Records shown
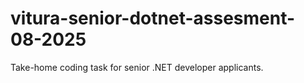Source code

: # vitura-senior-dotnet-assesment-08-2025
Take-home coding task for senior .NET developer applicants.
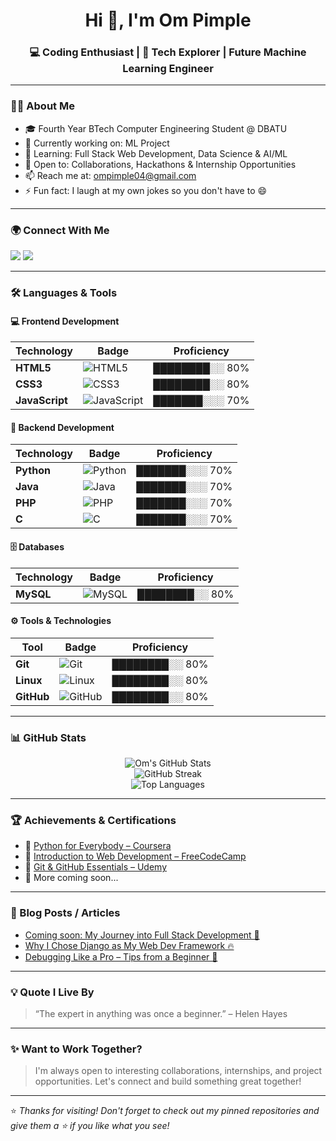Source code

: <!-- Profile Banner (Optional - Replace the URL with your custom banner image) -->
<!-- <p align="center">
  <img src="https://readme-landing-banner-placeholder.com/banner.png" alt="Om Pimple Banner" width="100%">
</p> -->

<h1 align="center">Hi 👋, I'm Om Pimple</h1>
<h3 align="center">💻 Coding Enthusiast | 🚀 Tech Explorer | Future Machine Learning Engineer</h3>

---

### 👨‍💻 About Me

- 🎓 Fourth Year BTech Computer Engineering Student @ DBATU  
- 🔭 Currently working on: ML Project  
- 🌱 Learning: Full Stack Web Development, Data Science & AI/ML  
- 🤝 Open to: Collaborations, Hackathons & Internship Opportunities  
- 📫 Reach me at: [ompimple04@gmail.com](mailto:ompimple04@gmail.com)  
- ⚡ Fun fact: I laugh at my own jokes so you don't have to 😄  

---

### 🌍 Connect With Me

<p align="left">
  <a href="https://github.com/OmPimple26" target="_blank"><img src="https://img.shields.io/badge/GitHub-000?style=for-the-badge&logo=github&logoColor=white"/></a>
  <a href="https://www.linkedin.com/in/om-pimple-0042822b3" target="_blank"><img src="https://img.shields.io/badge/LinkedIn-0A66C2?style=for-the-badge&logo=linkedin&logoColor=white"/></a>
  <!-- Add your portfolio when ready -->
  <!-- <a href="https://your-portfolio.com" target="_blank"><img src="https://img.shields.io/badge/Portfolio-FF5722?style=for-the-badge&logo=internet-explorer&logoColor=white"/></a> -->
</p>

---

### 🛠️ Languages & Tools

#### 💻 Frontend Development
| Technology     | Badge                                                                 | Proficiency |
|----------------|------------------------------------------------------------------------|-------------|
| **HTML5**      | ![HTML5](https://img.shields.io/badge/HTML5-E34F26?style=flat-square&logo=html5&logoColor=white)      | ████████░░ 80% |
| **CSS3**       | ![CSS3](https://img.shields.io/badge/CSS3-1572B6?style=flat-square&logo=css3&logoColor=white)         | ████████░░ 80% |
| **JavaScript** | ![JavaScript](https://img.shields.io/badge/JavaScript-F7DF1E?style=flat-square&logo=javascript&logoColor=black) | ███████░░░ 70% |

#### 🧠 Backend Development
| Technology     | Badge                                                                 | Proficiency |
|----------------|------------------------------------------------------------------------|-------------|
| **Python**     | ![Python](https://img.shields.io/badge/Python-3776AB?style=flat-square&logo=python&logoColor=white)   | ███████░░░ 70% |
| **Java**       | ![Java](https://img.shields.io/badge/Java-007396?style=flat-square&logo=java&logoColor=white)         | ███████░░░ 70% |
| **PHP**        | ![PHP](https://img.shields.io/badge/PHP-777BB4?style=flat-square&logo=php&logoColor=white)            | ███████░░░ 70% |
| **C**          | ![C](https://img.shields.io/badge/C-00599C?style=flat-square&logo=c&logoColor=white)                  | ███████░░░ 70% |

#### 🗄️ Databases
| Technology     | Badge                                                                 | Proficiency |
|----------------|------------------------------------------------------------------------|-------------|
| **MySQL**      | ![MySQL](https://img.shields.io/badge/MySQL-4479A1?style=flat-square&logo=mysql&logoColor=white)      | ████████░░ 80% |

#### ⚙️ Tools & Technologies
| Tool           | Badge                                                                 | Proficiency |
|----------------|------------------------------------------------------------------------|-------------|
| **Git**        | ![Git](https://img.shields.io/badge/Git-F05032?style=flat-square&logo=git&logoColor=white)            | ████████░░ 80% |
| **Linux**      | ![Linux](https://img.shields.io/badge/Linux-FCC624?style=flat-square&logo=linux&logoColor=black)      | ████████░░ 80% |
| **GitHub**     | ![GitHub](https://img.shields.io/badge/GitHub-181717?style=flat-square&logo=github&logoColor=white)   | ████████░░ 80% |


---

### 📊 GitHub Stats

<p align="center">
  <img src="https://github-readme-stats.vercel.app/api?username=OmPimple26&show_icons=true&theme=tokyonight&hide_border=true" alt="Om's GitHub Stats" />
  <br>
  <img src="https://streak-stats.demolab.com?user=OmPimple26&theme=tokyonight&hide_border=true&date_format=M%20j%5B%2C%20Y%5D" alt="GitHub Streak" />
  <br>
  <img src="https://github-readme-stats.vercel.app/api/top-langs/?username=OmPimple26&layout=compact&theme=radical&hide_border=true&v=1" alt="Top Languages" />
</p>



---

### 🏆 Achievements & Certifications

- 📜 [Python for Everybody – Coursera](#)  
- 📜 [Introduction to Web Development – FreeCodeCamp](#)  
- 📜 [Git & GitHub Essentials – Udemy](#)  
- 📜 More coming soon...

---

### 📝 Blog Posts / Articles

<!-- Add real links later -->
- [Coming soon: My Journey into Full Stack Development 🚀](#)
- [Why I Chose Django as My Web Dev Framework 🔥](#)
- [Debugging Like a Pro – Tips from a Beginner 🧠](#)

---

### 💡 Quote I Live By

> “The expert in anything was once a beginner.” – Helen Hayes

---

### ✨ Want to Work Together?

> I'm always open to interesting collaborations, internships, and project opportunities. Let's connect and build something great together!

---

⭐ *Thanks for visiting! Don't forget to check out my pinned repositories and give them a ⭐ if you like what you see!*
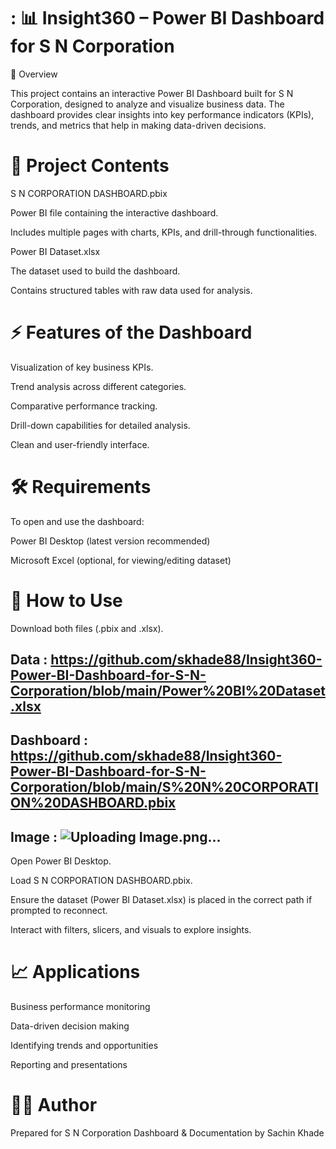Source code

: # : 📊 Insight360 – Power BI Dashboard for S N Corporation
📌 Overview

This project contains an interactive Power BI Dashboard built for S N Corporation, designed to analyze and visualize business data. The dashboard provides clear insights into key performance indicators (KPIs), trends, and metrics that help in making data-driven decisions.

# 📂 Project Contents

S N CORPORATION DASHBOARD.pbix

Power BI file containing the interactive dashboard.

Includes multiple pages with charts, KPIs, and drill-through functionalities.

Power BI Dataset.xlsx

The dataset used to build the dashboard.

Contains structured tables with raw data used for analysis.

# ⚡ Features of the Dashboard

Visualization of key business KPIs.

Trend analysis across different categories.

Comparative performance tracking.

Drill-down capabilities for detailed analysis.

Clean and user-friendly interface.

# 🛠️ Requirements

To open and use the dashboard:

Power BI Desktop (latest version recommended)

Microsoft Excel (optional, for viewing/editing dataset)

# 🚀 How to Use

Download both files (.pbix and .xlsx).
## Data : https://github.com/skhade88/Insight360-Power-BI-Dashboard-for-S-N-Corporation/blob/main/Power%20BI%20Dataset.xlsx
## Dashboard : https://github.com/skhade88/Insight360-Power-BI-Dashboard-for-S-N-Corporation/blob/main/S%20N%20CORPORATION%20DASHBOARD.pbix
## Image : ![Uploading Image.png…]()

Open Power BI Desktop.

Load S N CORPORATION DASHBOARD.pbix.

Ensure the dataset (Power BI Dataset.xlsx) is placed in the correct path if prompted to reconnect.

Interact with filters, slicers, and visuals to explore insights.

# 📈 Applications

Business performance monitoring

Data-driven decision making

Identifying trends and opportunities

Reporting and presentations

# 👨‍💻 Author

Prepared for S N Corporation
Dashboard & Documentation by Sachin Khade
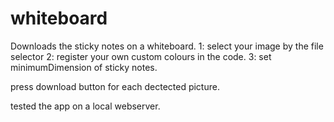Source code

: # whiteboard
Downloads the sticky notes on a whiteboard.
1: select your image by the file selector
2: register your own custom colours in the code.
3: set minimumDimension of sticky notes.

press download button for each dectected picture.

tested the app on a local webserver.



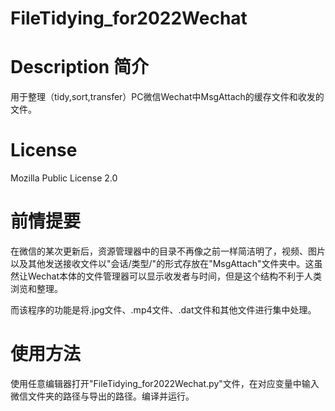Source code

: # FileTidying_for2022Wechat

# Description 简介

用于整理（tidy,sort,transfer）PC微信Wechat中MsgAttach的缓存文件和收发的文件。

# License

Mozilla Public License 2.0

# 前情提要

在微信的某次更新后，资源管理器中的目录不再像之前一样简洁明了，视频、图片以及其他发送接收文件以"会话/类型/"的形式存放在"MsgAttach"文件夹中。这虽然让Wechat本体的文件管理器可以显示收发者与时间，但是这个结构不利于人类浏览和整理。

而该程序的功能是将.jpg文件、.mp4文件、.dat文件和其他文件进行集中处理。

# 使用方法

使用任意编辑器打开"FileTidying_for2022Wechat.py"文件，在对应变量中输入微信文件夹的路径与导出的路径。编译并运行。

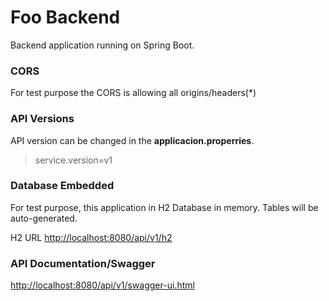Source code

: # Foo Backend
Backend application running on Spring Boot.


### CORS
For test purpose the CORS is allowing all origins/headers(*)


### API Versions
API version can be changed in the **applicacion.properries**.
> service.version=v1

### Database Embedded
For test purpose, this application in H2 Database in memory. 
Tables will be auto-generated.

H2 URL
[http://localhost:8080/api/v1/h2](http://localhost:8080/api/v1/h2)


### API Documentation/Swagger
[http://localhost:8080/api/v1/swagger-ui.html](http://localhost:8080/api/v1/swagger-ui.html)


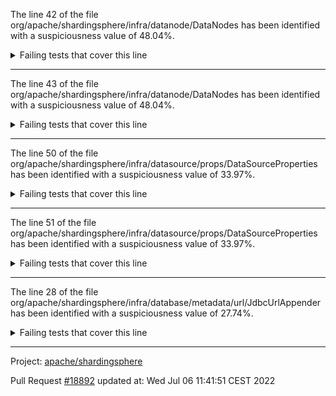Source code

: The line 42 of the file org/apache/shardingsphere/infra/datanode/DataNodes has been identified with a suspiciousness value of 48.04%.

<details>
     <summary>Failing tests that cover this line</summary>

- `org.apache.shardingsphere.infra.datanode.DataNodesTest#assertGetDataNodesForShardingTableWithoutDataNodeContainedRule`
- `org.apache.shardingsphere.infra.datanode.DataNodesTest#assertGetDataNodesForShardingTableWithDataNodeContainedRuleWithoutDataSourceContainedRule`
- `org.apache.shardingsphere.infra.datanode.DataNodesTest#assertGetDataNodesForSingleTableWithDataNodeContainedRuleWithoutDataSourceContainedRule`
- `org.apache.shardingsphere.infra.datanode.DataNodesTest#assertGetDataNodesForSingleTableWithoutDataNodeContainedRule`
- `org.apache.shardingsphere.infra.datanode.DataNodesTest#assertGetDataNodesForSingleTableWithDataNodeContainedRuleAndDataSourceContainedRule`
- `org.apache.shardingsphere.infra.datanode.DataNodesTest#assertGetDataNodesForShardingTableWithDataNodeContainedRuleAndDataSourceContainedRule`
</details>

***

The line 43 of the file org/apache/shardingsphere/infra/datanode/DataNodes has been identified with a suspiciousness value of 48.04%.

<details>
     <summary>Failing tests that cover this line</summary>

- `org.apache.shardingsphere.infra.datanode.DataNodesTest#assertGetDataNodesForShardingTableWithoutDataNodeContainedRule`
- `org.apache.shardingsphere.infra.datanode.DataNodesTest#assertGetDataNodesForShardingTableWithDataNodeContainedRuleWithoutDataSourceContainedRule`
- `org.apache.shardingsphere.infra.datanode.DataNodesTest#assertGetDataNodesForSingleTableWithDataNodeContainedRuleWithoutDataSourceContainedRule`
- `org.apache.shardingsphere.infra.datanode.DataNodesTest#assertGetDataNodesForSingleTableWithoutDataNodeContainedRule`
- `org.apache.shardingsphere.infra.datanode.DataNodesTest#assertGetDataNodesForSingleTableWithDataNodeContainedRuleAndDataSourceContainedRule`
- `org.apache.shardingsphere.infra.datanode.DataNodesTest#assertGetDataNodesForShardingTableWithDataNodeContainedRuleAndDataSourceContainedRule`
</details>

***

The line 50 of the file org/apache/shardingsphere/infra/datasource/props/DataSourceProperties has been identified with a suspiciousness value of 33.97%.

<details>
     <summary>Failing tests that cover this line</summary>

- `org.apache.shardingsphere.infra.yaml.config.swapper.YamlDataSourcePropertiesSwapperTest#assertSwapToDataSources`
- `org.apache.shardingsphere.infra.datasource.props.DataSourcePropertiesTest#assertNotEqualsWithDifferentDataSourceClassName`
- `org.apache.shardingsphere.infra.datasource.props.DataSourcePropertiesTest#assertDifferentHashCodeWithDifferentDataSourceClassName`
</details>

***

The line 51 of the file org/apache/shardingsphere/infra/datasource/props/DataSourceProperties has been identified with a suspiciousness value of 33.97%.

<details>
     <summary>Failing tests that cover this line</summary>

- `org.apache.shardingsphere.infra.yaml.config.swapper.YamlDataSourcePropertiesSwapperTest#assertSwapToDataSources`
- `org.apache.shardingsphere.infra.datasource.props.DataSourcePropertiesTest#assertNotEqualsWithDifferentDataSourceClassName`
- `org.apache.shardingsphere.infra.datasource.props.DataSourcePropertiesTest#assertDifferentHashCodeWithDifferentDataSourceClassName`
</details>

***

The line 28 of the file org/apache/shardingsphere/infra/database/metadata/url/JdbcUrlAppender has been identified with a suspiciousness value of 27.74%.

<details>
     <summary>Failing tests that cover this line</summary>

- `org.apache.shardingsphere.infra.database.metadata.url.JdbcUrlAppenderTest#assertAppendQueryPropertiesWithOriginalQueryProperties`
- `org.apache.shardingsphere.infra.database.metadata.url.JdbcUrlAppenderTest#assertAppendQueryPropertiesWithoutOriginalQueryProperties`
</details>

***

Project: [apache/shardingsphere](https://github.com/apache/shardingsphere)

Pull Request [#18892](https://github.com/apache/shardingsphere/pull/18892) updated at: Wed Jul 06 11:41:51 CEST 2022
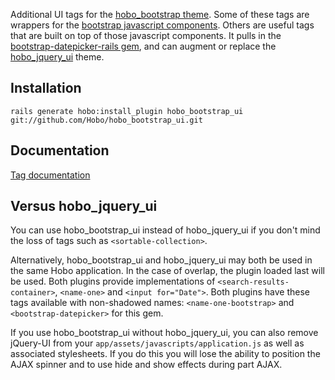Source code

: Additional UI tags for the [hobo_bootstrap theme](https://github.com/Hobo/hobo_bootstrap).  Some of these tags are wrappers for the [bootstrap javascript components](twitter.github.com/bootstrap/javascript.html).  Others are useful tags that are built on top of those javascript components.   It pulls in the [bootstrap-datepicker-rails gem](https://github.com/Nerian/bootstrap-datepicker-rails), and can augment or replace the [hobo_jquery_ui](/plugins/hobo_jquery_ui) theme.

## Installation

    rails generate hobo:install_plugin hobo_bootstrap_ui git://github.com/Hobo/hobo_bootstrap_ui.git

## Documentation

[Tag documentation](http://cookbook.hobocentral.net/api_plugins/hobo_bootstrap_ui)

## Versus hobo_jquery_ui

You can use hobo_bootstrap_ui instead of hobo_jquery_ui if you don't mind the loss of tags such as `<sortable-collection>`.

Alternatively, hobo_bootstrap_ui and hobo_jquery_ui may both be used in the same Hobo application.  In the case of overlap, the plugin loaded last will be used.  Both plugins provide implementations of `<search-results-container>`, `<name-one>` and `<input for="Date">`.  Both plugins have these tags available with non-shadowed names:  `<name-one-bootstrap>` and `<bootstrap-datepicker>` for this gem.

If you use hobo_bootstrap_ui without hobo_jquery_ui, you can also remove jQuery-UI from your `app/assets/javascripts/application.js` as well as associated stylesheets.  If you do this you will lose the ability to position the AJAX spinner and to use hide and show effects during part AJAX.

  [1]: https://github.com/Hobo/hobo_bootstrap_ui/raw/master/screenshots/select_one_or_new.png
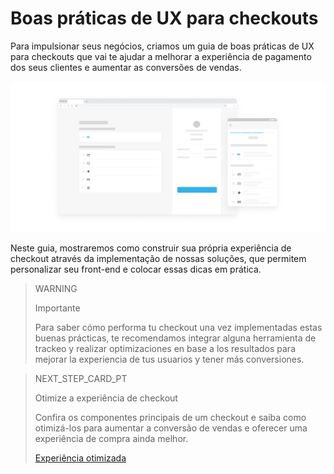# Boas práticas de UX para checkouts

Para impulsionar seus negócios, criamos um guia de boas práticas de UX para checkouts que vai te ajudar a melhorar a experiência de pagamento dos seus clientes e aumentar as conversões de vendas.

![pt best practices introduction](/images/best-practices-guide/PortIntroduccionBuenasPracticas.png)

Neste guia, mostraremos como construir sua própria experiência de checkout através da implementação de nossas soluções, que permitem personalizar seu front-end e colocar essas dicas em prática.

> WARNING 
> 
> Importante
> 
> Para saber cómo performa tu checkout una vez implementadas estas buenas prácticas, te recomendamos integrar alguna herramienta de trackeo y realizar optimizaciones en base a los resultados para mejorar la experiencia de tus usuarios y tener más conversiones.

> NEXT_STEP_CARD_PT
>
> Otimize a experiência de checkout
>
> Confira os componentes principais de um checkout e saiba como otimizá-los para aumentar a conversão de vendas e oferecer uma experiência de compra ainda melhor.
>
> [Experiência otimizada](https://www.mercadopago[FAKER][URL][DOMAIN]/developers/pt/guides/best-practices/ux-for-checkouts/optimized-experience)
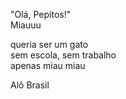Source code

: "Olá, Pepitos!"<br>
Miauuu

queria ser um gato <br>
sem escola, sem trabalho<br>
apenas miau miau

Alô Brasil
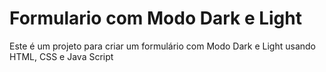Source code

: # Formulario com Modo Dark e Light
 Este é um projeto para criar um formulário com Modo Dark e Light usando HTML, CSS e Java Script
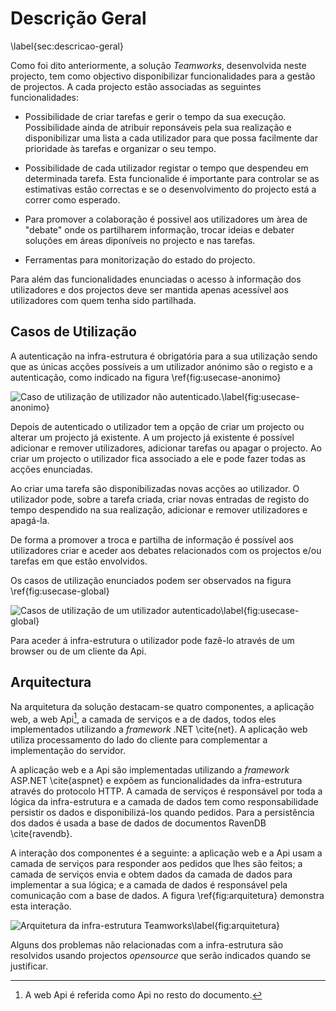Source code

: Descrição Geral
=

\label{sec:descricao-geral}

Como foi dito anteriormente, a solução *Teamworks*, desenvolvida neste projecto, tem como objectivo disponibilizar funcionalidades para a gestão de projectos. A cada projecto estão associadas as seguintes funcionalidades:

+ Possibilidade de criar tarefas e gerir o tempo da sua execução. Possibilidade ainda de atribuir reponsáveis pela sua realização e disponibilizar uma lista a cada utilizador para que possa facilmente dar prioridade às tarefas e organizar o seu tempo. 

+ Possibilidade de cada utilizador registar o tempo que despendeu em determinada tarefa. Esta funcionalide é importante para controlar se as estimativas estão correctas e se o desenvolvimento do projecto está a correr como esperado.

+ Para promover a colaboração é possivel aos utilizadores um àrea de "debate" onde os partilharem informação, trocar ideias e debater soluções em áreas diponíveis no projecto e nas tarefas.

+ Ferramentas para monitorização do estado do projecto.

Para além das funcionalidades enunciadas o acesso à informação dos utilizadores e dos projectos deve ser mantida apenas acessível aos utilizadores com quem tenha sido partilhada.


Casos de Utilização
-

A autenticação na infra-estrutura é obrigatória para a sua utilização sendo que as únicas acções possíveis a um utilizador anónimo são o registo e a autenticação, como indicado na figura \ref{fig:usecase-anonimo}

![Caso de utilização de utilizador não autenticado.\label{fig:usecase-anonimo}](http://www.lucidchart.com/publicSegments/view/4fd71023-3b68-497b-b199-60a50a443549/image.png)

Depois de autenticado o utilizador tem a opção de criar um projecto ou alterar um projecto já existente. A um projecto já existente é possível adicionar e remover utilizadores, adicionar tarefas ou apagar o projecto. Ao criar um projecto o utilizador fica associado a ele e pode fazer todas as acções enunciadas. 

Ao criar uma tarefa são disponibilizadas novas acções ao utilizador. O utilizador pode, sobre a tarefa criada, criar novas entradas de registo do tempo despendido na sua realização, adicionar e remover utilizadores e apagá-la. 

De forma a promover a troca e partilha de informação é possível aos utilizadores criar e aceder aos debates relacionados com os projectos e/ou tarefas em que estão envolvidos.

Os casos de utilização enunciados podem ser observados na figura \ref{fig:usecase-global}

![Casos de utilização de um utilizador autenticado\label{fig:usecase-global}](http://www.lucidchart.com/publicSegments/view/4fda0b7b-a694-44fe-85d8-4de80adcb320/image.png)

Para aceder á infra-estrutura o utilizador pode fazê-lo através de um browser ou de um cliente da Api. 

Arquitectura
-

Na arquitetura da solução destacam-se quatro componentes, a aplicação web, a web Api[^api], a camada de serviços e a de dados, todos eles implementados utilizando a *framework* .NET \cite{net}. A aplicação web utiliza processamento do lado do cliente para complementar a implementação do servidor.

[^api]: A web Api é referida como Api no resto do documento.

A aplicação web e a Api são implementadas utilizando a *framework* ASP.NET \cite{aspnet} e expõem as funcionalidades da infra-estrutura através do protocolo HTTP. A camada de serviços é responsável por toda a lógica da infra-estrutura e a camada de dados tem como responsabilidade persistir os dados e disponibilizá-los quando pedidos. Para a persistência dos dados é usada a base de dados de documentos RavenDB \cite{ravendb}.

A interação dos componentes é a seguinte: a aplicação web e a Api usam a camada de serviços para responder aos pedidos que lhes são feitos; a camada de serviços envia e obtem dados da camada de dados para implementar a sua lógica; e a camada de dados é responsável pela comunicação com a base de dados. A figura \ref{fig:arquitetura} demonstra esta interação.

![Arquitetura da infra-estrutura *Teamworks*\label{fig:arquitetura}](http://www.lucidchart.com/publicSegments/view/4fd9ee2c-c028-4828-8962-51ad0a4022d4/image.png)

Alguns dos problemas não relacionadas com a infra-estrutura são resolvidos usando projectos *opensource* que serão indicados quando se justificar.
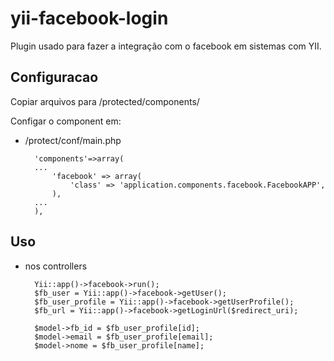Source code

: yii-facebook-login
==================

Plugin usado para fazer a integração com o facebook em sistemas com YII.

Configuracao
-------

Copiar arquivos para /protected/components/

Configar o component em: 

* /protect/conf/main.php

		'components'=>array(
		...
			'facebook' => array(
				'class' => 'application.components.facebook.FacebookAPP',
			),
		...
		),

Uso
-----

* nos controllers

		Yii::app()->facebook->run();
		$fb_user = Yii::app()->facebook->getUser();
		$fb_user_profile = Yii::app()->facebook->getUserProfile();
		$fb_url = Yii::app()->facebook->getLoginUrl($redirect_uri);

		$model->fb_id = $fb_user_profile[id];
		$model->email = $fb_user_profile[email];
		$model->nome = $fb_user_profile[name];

Work instruction
Can you render the lines from the one containing "correr como esperado." up to and including the one containing "utilização de utilizador" as a numbered list, skipping any blank lines?

Solution below
1. + Possibilidade de cada utilizador registar o tempo que despendeu em determinada tarefa. Esta funcionalide é importante para controlar se as estimativas estão correctas e se o desenvolvimento do projecto está a correr como esperado.
2. + Para promover a colaboração é possivel aos utilizadores um àrea de "debate" onde os partilharem informação, trocar ideias e debater soluções em áreas diponíveis no projecto e nas tarefas.
3. + Ferramentas para monitorização do estado do projecto.
4. Para além das funcionalidades enunciadas o acesso à informação dos utilizadores e dos projectos deve ser mantida apenas acessível aos utilizadores com quem tenha sido partilhada.
5. Casos de Utilização
6. -
7. A autenticação na infra-estrutura é obrigatória para a sua utilização sendo que as únicas acções possíveis a um utilizador anónimo são o registo e a autenticação, como indicado na figura \ref{fig:usecase-anonimo}
8. ![Caso de utilização de utilizador não autenticado.\label{fig:usecase-anonimo}](http://www.lucidchart.com/publicSegments/view/4fd71023-3b68-497b-b199-60a50a443549/image.png)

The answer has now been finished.